The records:

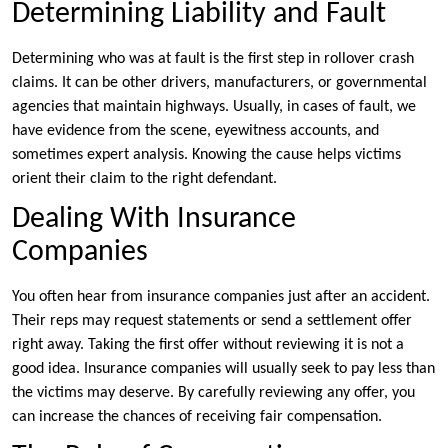
Determining Liability and Fault
Determining who was at fault is the first step in rollover crash
claims. It can be other drivers, manufacturers, or governmental
agencies that maintain highways. Usually, in cases of fault, we
have evidence from the scene, eyewitness accounts, and
sometimes expert analysis. Knowing the cause helps victims
orient their claim to the right defendant.
Dealing With Insurance
Companies
You often hear from insurance companies just after an accident.
Their reps may request statements or send a settlement offer
right away. Taking the first offer without reviewing it is not a
good idea. Insurance companies will usually seek to pay less than
the victims may deserve. By carefully reviewing any offer, you
can increase the chances of receiving fair compensation.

Problem requirements: What you give back should match the entries above exactly, except that pictures are dropped.

Solution for this problem:
Determining Liability and Fault
Determining who was at fault is the first step in rollover crash
claims. It can be other drivers, manufacturers, or governmental
agencies that maintain highways. Usually, in cases of fault, we
have evidence from the scene, eyewitness accounts, and
sometimes expert analysis. Knowing the cause helps victims
orient their claim to the right defendant.
Dealing With Insurance
Companies
You often hear from insurance companies just after an accident.
Their reps may request statements or send a settlement offer
right away. Taking the first offer without reviewing it is not a
good idea. Insurance companies will usually seek to pay less than
the victims may deserve. By carefully reviewing any offer, you
can increase the chances of receiving fair compensation.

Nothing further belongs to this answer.